The above chart of PE confuses the viewer because of the tendency to assume market highs occurred when the PE hit a high. The reality is often different.
The chart above cuts off two of the spikes in PE since the scale only goes to 35, but it shows all the meaningful stock market peaks.
PE has averaged 17.11 at the 18 stock market peaks. The PE for March 2014 of 18.60 is a fraction above the PE where the market peaked in October 2007.
Let's be clear on where the numbers come from to calculate the PE. I am using "as reported" earnings from the S&P statistical service since it has a much longer record than "operating" earnings. I am not using any forecasted earnings. So the March PE uses the latest 12 months earnings available, which is 100.20 through December 2013. The price is the average of the daily closing prices during the month. The average was 1863.52 for March. To compare apples to apples, the PE for each month on the chart uses the price for that month and the earnings from 3 months earlier. Data prior to the official beginning of the S&P 500 is from Cowles and Associates Common Stock Indexes.
Using the average monthly price occasionally gives an unexpected result. For example, in 2000, the month with the highest average price was August rather than April, when the highest daily close occurred. So the red dot marking the high in the chart above is plotted in August 2000.
Another unexpected result on the 2000 high was that the PE peaked in April 1999 and declined for 16 months before the market peaked. The PE declining for a few months before stock prices peaked also happened for the peaks in: 1902, 1906, 1909, 1916, 1937, 1956 and 1973. Going into these eight peaks, stock prices were moving higher while earnings were rising faster. Apparently, exuberance drove up stock prices ahead of the good earnings, and when the stronger earnings came, the more slowly rising prices were just a transition to falling prices. So the downtrend in PE from 19.1 in November 2013 could mean the slower rising stock prices of the last few months are a transition to a bear market.
Here is a closer look at the data since 1970.
The stock market peak in October 2007 was a bit unusual in that the market peaked while the PE appeared to be near its trough.

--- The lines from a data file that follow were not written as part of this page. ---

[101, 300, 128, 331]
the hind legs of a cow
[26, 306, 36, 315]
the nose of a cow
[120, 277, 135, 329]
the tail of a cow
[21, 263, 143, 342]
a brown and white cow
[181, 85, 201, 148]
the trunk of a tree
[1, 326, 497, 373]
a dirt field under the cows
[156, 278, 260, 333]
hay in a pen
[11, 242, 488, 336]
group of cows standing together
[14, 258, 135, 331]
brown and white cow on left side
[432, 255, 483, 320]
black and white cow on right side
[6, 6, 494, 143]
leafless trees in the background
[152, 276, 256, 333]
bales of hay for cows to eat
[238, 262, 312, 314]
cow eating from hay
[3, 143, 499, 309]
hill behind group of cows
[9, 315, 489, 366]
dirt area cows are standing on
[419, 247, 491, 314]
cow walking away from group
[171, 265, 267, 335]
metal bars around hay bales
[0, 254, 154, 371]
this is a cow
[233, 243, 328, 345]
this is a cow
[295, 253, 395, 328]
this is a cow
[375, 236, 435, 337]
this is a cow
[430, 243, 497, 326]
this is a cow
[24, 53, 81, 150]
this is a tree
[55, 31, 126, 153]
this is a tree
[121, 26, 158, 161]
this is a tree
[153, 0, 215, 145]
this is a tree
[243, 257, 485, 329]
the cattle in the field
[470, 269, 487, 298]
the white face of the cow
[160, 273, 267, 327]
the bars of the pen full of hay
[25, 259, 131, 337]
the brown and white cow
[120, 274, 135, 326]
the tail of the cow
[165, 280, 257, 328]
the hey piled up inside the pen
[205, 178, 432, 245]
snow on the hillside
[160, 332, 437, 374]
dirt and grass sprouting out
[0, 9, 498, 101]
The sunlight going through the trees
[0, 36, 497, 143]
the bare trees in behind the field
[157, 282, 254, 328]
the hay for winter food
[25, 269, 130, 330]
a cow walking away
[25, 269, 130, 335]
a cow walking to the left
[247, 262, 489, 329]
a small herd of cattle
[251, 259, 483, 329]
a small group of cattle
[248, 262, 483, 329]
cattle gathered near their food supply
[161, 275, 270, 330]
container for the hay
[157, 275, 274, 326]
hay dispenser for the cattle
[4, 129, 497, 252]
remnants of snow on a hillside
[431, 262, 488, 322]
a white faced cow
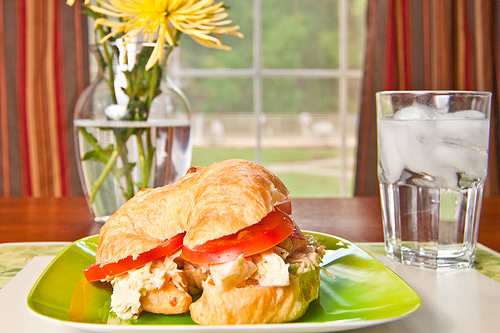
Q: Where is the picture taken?
A: A table.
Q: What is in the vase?
A: Flowers.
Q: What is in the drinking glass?
A: Water.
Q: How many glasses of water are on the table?
A: One.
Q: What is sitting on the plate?
A: Sandwich.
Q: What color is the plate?
A: Green.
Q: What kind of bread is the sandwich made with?
A: Croissant.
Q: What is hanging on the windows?
A: Curtains.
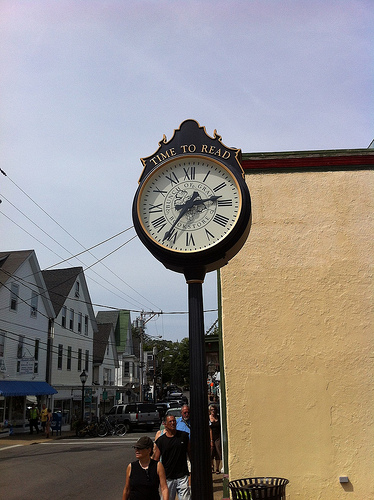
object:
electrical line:
[0, 222, 137, 312]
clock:
[134, 151, 242, 253]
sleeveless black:
[153, 434, 202, 469]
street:
[1, 389, 189, 496]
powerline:
[1, 168, 162, 310]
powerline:
[1, 210, 145, 311]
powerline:
[0, 265, 215, 313]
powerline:
[1, 316, 139, 346]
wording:
[144, 138, 234, 167]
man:
[153, 414, 189, 498]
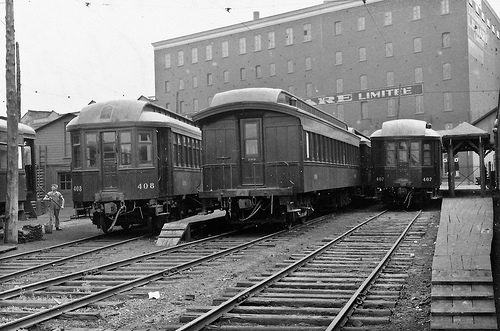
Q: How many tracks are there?
A: Three.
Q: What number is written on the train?
A: 408.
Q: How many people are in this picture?
A: One.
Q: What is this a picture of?
A: Train station.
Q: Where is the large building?
A: In the back.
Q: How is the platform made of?
A: Wood.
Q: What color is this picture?
A: Black and white.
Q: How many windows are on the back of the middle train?
A: One.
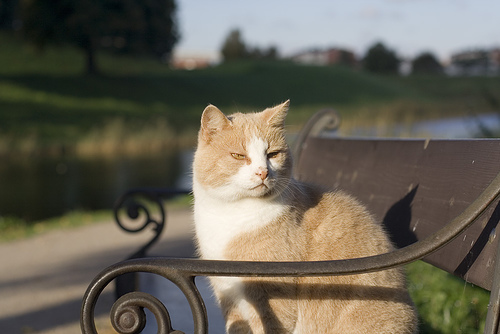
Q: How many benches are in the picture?
A: One.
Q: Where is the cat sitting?
A: A bench.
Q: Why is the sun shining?
A: It's daytime.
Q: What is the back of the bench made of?
A: Wood.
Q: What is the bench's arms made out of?
A: Metal.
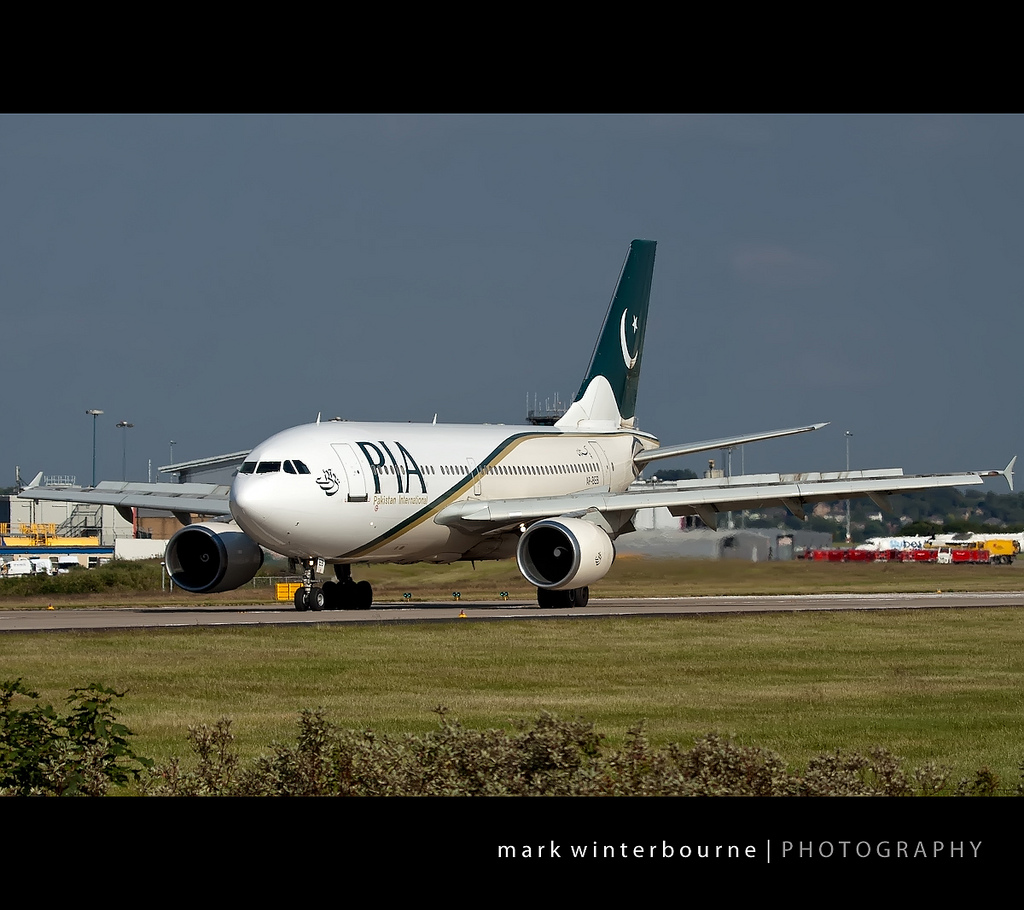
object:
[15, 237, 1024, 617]
airplane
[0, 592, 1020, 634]
runway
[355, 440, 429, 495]
pia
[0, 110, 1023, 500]
sky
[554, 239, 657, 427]
tail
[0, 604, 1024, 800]
grass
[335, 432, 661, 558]
stripes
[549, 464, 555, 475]
windows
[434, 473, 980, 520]
wings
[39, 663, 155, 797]
bushes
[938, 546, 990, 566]
carriers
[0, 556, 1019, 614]
field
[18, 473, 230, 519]
wing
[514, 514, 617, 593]
engine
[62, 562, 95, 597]
shrubs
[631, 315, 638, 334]
star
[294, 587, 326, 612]
landing gear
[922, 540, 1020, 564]
trucks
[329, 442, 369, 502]
door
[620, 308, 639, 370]
moon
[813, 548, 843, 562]
containers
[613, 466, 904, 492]
air vent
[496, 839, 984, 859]
name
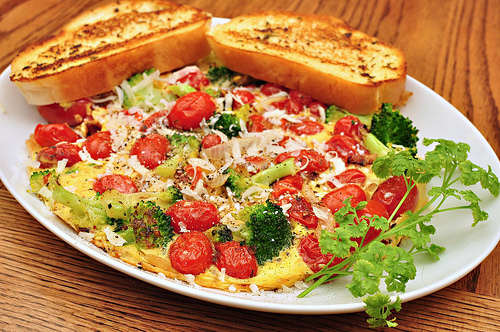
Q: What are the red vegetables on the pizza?
A: Tomatoes.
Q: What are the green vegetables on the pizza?
A: Broccoli.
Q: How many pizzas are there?
A: One.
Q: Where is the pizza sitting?
A: On a plate.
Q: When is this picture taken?
A: Lunch time.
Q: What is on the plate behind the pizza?
A: Garlic bread.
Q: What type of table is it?
A: Wood.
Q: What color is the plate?
A: White.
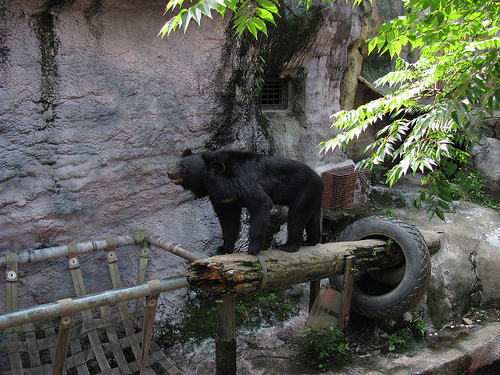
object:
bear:
[163, 145, 325, 255]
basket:
[316, 158, 359, 221]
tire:
[328, 215, 432, 325]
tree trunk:
[183, 227, 441, 305]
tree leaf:
[382, 145, 395, 158]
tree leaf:
[353, 125, 362, 139]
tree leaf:
[348, 128, 355, 142]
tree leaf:
[366, 100, 375, 115]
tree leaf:
[323, 140, 332, 153]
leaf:
[410, 158, 420, 178]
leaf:
[394, 128, 409, 138]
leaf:
[377, 111, 384, 121]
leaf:
[367, 116, 374, 126]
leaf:
[362, 143, 372, 153]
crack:
[465, 240, 485, 310]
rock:
[366, 185, 484, 341]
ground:
[1, 107, 483, 372]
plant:
[263, 290, 275, 308]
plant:
[236, 300, 249, 318]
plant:
[198, 302, 218, 321]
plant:
[243, 291, 259, 302]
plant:
[199, 320, 218, 335]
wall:
[1, 1, 441, 332]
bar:
[260, 96, 282, 100]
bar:
[258, 90, 280, 96]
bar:
[260, 84, 282, 90]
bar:
[263, 78, 269, 105]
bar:
[270, 75, 274, 102]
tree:
[153, 0, 500, 222]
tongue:
[167, 171, 181, 184]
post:
[212, 305, 243, 372]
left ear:
[176, 147, 192, 157]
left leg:
[209, 207, 241, 250]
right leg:
[242, 204, 274, 253]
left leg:
[309, 190, 331, 247]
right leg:
[287, 201, 306, 254]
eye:
[175, 160, 188, 171]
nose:
[165, 166, 180, 178]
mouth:
[170, 179, 180, 187]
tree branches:
[154, 0, 500, 223]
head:
[167, 146, 205, 200]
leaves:
[252, 253, 271, 280]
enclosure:
[4, 2, 498, 372]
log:
[193, 231, 389, 299]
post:
[337, 255, 354, 338]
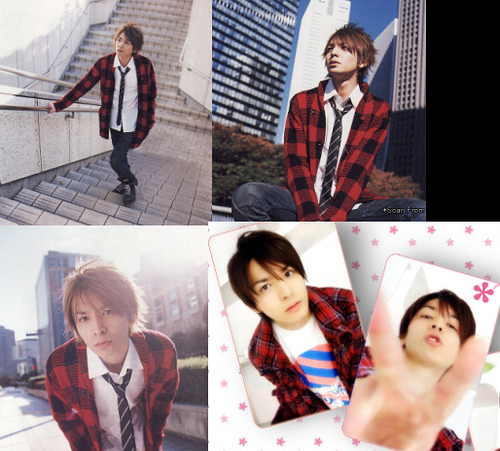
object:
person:
[47, 23, 160, 206]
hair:
[113, 23, 145, 54]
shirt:
[86, 336, 149, 451]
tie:
[116, 64, 129, 128]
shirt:
[283, 80, 393, 222]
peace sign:
[368, 296, 483, 400]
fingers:
[345, 293, 483, 450]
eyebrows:
[79, 308, 120, 323]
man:
[230, 22, 426, 220]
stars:
[349, 226, 492, 304]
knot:
[117, 72, 128, 78]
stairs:
[0, 147, 212, 222]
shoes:
[114, 178, 141, 206]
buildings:
[212, 1, 427, 197]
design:
[295, 342, 340, 392]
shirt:
[272, 318, 349, 410]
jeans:
[228, 181, 427, 221]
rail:
[1, 69, 106, 118]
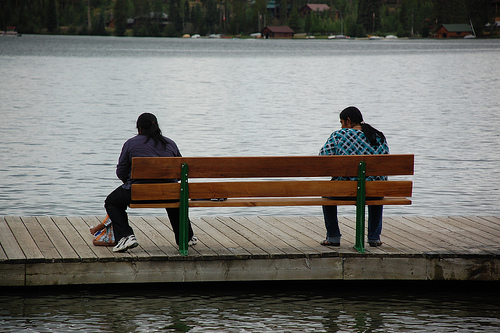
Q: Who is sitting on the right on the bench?
A: A woman.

On the front end of the trough, earnings were rising faster than prices in recovering from the 54% drop in earnings during and after the 2001 recession. On the back end, earnings started falling several months before stock prices peaked and fell faster than prices after the peak. So the PE continued rising after prices peaked.
If you are using volatile 12 month earnings to calculate a PE, it becomes very important to understand what part of the cycle the economy and stock prices are in. The difference between data being noise and meaningful is understanding the context.
Using a smoothed, more stable version of earnings, as Robert Shiller does with a 10 year moving average, or as I do with single exponential smoothing, makes it easier to interpret PE.
I use real stock prices and the smoothed real earnings in the chart above to construct what I call PEses shown in the chart below.
In this chart, market tops are much more likely to coincide with tops in the PEses. The March PEses of 45.38 is substantially above the average at which bull markets peak and is higher than all but two market peaks. This measure of valuation is useful in evaluating the expected return after dividends and inflation over the next 15 to 20 years, but is a very poor timing tool. While it is possible the stock market is putting in a major top, this measure of valuation could only show that with hindsight.
In context the current PE using 12 month trailing earnings or a version of smoothed earnings shows the stock market (NYSEARCA:SPY) to be substantially overvalued and at risk of significant loss. The PE by itself does not warn when that loss will begin.
Disclosure: I am short SPY. I wrote this article myself, and it expresses my own opinions. I am not receiving compensation for it (other than from Seeking Alpha). I have no business relationship with any company whose stock is mentioned in this article.
Additional disclosure: There is no guarantee analysis of historical data their trends and correlations enable accurate forecasts. The data presented is from sources believed to be reliable, but its accuracy cannot be guaranteed. Past performance does not indicate future results. This is not a recommendation to buy or sell specific securities. This is not an offer to manage money.